◆ Goal:
Rewrite the data from the first line up to and including the line with "887 443 3 2 - 7.1", changing "theta" to "pa" and leaving everything else unchanged.

◆ Data supplied:
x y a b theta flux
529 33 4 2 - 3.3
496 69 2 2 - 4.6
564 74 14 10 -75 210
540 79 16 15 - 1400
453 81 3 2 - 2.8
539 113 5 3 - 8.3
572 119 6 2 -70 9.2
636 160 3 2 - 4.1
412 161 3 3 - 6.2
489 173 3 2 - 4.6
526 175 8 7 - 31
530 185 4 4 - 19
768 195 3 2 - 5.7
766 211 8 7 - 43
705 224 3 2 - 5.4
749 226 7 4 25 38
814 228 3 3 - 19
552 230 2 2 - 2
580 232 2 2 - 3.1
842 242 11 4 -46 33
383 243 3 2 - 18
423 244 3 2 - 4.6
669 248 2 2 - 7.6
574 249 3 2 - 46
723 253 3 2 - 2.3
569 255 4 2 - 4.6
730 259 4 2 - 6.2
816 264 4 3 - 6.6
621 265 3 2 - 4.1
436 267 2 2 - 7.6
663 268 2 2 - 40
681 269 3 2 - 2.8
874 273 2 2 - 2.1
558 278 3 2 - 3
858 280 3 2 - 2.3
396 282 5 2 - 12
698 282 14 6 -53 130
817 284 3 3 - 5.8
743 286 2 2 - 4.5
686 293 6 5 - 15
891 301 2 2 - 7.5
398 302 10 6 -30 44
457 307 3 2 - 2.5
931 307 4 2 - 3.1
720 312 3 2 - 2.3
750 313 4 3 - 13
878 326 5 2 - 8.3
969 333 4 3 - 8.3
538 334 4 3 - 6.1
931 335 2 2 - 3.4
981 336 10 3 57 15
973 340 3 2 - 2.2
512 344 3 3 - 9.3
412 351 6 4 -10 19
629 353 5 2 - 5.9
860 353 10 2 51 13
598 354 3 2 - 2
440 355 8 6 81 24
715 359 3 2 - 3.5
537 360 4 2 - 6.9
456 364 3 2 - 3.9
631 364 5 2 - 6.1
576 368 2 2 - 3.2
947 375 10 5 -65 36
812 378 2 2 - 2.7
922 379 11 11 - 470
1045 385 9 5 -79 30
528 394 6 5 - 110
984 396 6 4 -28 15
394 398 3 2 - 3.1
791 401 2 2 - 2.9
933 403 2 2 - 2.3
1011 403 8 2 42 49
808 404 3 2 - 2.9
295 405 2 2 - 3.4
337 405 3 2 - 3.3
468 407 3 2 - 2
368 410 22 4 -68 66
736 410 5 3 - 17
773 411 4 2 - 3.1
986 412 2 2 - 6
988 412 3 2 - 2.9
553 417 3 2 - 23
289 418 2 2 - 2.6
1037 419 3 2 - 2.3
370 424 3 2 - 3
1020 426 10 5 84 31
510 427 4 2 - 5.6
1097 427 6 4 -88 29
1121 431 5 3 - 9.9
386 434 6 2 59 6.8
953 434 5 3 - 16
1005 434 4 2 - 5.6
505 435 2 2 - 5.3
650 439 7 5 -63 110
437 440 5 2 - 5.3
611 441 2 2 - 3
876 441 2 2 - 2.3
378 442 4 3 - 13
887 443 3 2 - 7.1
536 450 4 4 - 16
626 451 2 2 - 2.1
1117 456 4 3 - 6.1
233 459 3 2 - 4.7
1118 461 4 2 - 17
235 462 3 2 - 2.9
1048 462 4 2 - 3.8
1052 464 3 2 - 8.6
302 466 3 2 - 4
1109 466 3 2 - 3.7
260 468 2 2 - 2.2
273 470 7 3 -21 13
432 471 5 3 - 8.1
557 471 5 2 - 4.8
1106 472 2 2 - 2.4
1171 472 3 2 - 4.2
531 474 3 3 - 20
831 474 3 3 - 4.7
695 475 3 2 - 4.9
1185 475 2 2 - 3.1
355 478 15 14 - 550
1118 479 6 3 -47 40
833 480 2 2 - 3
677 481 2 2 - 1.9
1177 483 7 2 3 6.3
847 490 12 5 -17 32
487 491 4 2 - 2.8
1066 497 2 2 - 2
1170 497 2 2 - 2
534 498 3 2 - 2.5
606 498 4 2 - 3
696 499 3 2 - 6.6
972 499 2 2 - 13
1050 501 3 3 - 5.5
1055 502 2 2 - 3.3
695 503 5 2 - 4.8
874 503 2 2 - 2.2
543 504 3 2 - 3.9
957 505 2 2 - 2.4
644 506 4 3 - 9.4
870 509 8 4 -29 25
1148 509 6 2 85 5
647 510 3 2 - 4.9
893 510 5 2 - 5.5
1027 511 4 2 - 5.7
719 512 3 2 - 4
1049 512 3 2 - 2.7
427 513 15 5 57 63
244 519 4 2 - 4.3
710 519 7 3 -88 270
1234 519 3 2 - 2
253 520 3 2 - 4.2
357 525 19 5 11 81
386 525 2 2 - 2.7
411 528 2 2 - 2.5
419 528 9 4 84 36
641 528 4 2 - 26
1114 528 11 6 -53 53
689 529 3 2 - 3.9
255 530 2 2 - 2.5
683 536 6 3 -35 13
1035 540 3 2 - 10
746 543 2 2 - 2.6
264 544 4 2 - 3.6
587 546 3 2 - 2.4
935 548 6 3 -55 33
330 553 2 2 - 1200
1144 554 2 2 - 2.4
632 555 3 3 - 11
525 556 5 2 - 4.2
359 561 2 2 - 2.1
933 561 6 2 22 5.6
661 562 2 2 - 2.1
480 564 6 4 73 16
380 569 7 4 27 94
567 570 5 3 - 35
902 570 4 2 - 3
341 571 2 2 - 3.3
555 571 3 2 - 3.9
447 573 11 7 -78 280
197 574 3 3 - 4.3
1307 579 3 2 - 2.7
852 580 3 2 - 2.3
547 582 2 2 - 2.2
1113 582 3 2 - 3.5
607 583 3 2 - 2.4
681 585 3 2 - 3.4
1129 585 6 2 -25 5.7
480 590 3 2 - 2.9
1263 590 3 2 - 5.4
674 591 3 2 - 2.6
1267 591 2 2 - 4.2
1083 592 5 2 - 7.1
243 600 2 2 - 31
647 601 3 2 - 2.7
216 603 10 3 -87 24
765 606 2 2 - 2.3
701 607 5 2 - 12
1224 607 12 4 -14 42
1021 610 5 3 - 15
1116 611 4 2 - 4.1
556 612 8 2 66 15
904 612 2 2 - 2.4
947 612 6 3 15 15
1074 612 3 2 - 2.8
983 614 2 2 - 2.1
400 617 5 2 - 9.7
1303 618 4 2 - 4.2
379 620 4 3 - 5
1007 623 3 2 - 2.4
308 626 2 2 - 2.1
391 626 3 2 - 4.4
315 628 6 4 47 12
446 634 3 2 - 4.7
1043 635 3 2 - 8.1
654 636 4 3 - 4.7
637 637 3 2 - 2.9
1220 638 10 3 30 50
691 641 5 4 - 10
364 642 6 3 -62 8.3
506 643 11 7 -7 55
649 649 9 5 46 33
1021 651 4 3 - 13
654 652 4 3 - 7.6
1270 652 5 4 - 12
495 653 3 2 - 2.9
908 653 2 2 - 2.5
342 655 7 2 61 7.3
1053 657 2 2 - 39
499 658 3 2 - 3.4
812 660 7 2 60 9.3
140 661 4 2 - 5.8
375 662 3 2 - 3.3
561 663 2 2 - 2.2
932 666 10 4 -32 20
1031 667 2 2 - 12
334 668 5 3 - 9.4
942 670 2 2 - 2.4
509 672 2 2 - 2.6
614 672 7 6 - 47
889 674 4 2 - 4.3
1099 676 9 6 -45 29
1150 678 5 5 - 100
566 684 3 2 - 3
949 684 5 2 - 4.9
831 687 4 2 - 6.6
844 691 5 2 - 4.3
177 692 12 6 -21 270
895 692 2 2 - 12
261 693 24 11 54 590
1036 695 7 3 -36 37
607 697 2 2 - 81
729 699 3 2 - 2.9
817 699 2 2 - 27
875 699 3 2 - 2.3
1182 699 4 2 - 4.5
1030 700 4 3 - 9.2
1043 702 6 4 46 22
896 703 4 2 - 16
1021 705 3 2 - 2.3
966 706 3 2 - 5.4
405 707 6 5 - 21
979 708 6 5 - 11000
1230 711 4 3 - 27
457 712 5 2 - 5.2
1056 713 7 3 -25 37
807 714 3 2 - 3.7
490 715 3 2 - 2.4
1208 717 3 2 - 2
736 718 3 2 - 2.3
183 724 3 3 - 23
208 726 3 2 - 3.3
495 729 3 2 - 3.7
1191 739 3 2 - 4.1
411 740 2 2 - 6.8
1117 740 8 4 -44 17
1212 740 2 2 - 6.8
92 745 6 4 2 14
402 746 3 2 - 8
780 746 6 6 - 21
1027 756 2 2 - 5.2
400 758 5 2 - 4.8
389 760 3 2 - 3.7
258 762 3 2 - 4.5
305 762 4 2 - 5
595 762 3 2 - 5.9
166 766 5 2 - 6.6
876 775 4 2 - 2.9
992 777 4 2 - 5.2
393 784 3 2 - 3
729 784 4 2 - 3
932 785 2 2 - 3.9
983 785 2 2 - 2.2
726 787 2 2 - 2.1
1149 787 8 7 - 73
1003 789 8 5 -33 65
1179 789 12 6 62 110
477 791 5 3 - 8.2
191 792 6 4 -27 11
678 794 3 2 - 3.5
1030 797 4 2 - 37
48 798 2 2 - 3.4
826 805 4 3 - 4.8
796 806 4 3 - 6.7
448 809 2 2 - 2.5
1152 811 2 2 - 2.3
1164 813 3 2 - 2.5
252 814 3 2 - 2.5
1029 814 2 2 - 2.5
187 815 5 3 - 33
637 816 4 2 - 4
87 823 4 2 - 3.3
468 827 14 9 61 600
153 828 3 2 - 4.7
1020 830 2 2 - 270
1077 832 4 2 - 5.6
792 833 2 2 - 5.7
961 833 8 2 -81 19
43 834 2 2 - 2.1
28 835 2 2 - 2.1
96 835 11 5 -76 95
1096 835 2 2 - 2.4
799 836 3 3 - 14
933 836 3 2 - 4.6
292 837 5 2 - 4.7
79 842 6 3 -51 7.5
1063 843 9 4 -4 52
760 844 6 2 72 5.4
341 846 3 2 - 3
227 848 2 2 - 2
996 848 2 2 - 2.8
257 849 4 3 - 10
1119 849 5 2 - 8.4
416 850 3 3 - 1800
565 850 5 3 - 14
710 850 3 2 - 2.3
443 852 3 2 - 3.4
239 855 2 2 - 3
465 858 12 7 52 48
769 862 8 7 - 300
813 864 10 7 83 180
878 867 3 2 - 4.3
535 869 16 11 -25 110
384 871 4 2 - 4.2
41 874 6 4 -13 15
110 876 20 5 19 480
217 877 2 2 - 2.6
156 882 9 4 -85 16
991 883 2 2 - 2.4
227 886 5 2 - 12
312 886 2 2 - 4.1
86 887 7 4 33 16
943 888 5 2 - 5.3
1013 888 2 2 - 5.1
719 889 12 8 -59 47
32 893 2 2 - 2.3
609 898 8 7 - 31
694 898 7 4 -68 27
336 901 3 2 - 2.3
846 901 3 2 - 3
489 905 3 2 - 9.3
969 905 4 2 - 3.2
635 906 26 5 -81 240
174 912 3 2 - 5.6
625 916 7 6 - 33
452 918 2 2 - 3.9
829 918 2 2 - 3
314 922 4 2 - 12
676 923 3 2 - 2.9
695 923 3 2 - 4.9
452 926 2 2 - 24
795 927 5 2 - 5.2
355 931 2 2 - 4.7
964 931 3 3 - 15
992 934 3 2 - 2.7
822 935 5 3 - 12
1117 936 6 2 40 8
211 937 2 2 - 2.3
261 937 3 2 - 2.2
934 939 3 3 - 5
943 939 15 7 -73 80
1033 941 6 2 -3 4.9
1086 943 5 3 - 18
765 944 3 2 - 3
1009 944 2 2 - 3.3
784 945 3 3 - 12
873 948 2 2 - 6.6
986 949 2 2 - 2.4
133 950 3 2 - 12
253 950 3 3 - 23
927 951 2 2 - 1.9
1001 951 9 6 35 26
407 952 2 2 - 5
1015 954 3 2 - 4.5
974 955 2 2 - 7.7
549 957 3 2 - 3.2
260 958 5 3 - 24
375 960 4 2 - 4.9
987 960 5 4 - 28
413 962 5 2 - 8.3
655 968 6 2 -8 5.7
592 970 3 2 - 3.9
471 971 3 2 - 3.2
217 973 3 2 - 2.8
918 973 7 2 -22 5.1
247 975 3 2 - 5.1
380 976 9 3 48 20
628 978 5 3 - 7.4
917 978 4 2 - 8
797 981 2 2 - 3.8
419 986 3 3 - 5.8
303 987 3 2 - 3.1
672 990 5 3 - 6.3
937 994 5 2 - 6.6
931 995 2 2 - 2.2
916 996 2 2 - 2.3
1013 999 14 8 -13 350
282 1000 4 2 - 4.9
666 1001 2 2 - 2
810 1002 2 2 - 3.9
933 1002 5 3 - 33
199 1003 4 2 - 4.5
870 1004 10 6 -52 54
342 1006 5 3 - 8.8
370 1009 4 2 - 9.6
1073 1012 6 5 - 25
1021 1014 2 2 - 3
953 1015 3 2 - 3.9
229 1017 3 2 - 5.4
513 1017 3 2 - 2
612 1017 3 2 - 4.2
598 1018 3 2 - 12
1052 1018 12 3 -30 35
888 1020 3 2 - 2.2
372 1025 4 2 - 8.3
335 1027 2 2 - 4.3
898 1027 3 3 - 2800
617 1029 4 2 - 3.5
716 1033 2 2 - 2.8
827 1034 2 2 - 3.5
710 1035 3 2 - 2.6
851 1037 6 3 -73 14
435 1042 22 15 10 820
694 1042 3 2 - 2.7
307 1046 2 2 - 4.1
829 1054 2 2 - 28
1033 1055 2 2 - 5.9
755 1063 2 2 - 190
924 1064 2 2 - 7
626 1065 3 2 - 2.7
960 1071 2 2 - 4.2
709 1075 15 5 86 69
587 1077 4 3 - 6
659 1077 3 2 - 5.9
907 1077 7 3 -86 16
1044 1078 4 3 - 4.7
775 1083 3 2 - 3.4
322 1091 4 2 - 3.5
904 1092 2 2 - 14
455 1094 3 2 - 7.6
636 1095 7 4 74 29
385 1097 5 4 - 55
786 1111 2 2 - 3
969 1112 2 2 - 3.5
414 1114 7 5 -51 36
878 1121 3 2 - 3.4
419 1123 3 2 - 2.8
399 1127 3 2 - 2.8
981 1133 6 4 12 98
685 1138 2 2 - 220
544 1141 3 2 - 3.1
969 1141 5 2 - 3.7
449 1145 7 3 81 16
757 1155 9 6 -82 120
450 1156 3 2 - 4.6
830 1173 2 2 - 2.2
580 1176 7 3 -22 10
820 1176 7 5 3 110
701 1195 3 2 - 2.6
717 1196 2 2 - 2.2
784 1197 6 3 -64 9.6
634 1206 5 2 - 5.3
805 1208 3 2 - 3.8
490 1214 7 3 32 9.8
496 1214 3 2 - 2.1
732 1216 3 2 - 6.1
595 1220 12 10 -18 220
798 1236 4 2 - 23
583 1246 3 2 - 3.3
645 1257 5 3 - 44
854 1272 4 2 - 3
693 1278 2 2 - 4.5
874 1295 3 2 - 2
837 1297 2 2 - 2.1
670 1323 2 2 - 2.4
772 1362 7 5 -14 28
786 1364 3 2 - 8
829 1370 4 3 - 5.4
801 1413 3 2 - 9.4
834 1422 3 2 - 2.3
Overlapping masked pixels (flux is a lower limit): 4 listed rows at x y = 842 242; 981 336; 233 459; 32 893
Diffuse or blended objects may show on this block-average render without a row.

◆ Response:
x y a b pa flux
529 33 4 2 - 3.3
496 69 2 2 - 4.6
564 74 14 10 -75 210
540 79 16 15 - 1400
453 81 3 2 - 2.8
539 113 5 3 - 8.3
572 119 6 2 -70 9.2
636 160 3 2 - 4.1
412 161 3 3 - 6.2
489 173 3 2 - 4.6
526 175 8 7 - 31
530 185 4 4 - 19
768 195 3 2 - 5.7
766 211 8 7 - 43
705 224 3 2 - 5.4
749 226 7 4 25 38
814 228 3 3 - 19
552 230 2 2 - 2
580 232 2 2 - 3.1
842 242 11 4 -46 33
383 243 3 2 - 18
423 244 3 2 - 4.6
669 248 2 2 - 7.6
574 249 3 2 - 46
723 253 3 2 - 2.3
569 255 4 2 - 4.6
730 259 4 2 - 6.2
816 264 4 3 - 6.6
621 265 3 2 - 4.1
436 267 2 2 - 7.6
663 268 2 2 - 40
681 269 3 2 - 2.8
874 273 2 2 - 2.1
558 278 3 2 - 3
858 280 3 2 - 2.3
396 282 5 2 - 12
698 282 14 6 -53 130
817 284 3 3 - 5.8
743 286 2 2 - 4.5
686 293 6 5 - 15
891 301 2 2 - 7.5
398 302 10 6 -30 44
457 307 3 2 - 2.5
931 307 4 2 - 3.1
720 312 3 2 - 2.3
750 313 4 3 - 13
878 326 5 2 - 8.3
969 333 4 3 - 8.3
538 334 4 3 - 6.1
931 335 2 2 - 3.4
981 336 10 3 57 15
973 340 3 2 - 2.2
512 344 3 3 - 9.3
412 351 6 4 -10 19
629 353 5 2 - 5.9
860 353 10 2 51 13
598 354 3 2 - 2
440 355 8 6 81 24
715 359 3 2 - 3.5
537 360 4 2 - 6.9
456 364 3 2 - 3.9
631 364 5 2 - 6.1
576 368 2 2 - 3.2
947 375 10 5 -65 36
812 378 2 2 - 2.7
922 379 11 11 - 470
1045 385 9 5 -79 30
528 394 6 5 - 110
984 396 6 4 -28 15
394 398 3 2 - 3.1
791 401 2 2 - 2.9
933 403 2 2 - 2.3
1011 403 8 2 42 49
808 404 3 2 - 2.9
295 405 2 2 - 3.4
337 405 3 2 - 3.3
468 407 3 2 - 2
368 410 22 4 -68 66
736 410 5 3 - 17
773 411 4 2 - 3.1
986 412 2 2 - 6
988 412 3 2 - 2.9
553 417 3 2 - 23
289 418 2 2 - 2.6
1037 419 3 2 - 2.3
370 424 3 2 - 3
1020 426 10 5 84 31
510 427 4 2 - 5.6
1097 427 6 4 -88 29
1121 431 5 3 - 9.9
386 434 6 2 59 6.8
953 434 5 3 - 16
1005 434 4 2 - 5.6
505 435 2 2 - 5.3
650 439 7 5 -63 110
437 440 5 2 - 5.3
611 441 2 2 - 3
876 441 2 2 - 2.3
378 442 4 3 - 13
887 443 3 2 - 7.1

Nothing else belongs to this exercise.